Fatima Afif n’a rien à perdre. Tant mieux pour elle. Il faut croire alors que les frais de justice ne sont pas à sa charge, croire aussi que son avocat la défend pour ses beaux yeux et que, peut-être, elle a des revenus qui la dispensent de gagner sa vie ? Selon nos confrères de Riposte laïque, son conseil Me Michel Henry est un ténor du barreau attaché à la CGT. On apprend d’ailleurs en les lisant que « lors d’élections professionnelles, dans cette crèche unique en France, les amis de la nounou voilée avaient monté une liste – qui fit un piètre score – soutenue par la CGT locale ». Faut-il leur rappeler que le racolage aussi est un délit ?

Bref, fort peu chatouilleux sur les questions de laïcité, Me Henry déclarait lors de la dernière audience, en octobre dernier, que « à titre personnel », il avait« tendance à considérer que [cette affaire] est un problème résiduel d’intégration ». Donc, si on le suit bien, l’intégration sera parfaitement réussie quand toutes les femmes seront voilées ?

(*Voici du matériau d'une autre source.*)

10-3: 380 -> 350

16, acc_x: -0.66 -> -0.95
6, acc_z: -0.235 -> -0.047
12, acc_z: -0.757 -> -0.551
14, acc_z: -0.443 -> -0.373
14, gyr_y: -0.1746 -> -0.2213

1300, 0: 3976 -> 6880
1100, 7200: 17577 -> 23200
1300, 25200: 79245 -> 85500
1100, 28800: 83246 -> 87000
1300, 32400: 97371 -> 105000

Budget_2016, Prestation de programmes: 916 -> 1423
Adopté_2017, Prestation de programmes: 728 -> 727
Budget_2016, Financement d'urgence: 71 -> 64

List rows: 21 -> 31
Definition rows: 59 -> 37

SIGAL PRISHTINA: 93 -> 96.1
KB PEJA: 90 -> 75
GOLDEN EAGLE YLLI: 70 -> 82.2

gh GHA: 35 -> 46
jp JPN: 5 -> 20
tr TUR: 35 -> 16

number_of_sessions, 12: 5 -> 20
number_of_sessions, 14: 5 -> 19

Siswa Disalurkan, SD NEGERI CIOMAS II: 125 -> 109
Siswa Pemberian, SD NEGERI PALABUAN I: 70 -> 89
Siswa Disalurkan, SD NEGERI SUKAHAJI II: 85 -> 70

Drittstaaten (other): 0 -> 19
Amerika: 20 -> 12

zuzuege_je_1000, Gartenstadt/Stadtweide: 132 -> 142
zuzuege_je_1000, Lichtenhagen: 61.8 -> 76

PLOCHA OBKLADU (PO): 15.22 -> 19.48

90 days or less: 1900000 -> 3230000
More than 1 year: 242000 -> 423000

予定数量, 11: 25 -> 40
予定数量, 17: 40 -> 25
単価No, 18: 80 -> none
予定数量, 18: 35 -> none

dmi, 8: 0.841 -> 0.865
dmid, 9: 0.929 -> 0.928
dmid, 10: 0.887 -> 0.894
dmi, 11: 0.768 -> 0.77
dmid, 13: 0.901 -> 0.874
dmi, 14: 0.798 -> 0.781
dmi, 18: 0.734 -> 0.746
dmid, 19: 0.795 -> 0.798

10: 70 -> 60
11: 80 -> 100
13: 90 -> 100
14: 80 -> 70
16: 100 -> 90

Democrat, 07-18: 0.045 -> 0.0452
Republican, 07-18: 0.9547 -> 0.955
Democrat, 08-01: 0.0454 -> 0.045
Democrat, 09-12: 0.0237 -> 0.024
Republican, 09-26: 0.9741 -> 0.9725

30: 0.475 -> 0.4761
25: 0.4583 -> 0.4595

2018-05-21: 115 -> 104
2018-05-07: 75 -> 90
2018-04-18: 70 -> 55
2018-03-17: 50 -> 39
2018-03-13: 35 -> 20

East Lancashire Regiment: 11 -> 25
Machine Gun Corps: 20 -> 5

C’est un peu la position soutenue par une jeune femme de 23 ans dont on ne connaît que les initiales (S.A.S.) et qui a porté devant la Cour européenne des droits de l’homme sa contestation de la loi française lui interdisant de porter le niqab. Sa requête, nous dit-on, « a été déposée à la Cour européenne le jour même de l’entrée en vigueur du texte, le 11 avril 2011 ». Rapide ! Elle demande le droit de porter le niqab « en public comme en privé, mais pas de façon systématique ». Maligne, elle accepte en effet de ne pas le porter tout le temps dans l’espace public, mais « souhaite pouvoir le faire quand tel est son choix, en particulier lorsque son humeur spirituelle le lui dicte ». Ah oui. J’ai une amie aussi, écolo-naturiste dans l’âme, qui aimerait bien se promener à poil dans les rues de Paris les jours de grande chaleur, parce que telle est son humeur…

Mlle S.A.S. n’est pas défendue par la CGT, mais « représentée devant la Cour de Strasbourg par un cabinet de Birmingham (Royaume-Uni) spécialisé dans les affaires d’immigration et de droits de l’homme ». Elle n’a pas un mais« des » avocats. Qu’elle paye aussi de sa poche, bien sûr.

Au fait, vous connaissez des avocats à Birmingham, vous ? Pas moi. Même pas à Londres.